BRIEF
Pictures are to be left out; every line from the one with "имајќи предвид дека" through the end of the data must be transcribed exactly.

══ INPUT MATERIAL ══

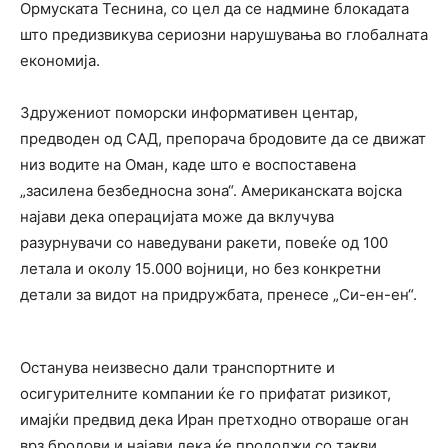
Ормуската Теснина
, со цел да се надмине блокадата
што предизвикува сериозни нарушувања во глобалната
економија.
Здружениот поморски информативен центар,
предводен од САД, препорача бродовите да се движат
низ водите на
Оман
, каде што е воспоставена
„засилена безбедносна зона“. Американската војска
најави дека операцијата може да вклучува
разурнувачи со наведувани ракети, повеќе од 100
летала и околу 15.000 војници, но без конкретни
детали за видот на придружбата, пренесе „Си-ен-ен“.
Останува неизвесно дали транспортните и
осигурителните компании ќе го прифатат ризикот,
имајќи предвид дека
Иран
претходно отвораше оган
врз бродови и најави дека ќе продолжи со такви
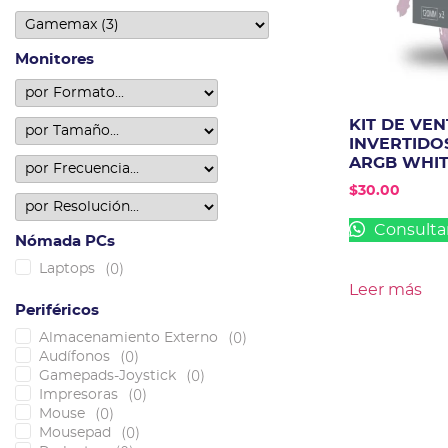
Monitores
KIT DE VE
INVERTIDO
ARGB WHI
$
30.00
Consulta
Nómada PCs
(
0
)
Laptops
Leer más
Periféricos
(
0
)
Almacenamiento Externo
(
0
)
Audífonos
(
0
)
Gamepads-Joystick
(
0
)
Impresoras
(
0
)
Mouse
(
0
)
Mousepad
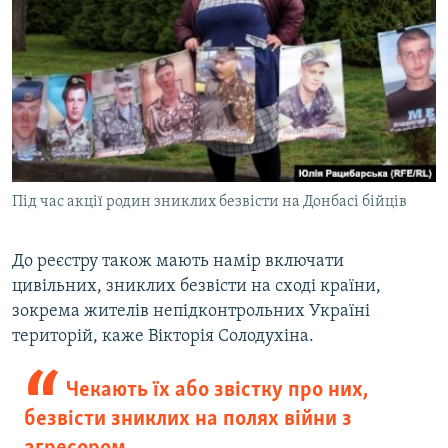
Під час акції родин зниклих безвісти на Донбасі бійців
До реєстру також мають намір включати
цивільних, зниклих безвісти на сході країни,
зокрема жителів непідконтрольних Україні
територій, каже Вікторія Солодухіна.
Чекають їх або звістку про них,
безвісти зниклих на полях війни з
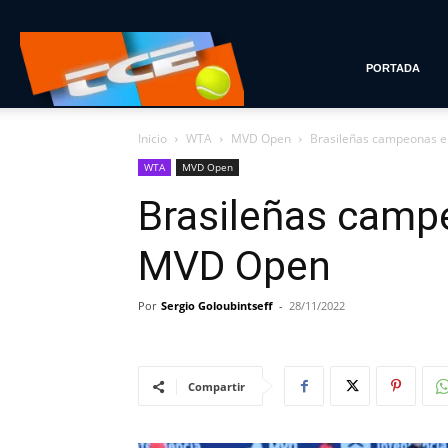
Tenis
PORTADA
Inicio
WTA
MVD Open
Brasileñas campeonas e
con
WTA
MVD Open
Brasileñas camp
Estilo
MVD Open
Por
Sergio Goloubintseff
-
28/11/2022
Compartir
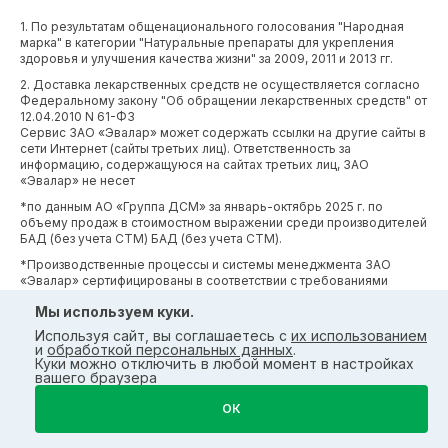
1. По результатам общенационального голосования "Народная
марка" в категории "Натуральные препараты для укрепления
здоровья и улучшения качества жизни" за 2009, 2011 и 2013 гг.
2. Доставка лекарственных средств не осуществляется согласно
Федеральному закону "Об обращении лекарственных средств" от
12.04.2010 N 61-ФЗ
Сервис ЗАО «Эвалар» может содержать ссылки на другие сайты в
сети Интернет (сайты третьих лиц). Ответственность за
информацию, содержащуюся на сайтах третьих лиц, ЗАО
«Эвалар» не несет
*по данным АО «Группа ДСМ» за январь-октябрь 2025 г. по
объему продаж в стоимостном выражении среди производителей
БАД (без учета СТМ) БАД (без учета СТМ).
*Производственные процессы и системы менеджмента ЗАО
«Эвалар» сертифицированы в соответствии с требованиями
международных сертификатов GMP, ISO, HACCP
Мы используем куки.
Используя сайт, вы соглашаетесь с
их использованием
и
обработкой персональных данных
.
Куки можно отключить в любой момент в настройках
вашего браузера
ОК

═══

RESPONSE TO THE EXERCISE
имајќи предвид дека
Иран
претходно отвораше оган
врз бродови и најави дека ќе продолжи со такви
Monitores
KIT DE VE
INVERTIDO
ARGB WHI
$
30.00
Consulta
Nómada PCs
(
0
)
Laptops
Leer más
Periféricos
(
0
)
Almacenamiento Externo
(
0
)
Audífonos
(
0
)
Gamepads-Joystick
(
0
)
Impresoras
(
0
)
Mouse
(
0
)
Mousepad
Під час акції родин зниклих безвісти на Донбасі бійців
До реєстру також мають намір включати
цивільних, зниклих безвісти на сході країни,
зокрема жителів непідконтрольних Україні
територій, каже Вікторія Солодухіна.
Чекають їх або звістку про них,
безвісти зниклих на полях війни з
Tenis
PORTADA
Inicio
WTA
MVD Open
Brasileñas campeonas e
con
WTA
MVD Open
Brasileñas camp
Estilo
MVD Open
Por
Sergio Goloubintseff
-
28/11/2022
Compartir
1. По результатам общенационального голосования "Народная
марка" в категории "Натуральные препараты для укрепления
здоровья и улучшения качества жизни" за 2009, 2011 и 2013 гг.
2. Доставка лекарственных средств не осуществляется согласно
Федеральному закону "Об обращении лекарственных средств" от
12.04.2010 N 61-ФЗ
Сервис ЗАО «Эвалар» может содержать ссылки на другие сайты в
сети Интернет (сайты третьих лиц). Ответственность за
информацию, содержащуюся на сайтах третьих лиц, ЗАО
«Эвалар» не несет
*по данным АО «Группа ДСМ» за январь-октябрь 2025 г. по
объему продаж в стоимостном выражении среди производителей
БАД (без учета СТМ) БАД (без учета СТМ).
*Производственные процессы и системы менеджмента ЗАО
«Эвалар» сертифицированы в соответствии с требованиями
международных сертификатов GMP, ISO, HACCP
Мы используем куки.
Используя сайт, вы соглашаетесь с
их использованием
и
обработкой персональных данных
.
Куки можно отключить в любой момент в настройках
вашего браузера
ОК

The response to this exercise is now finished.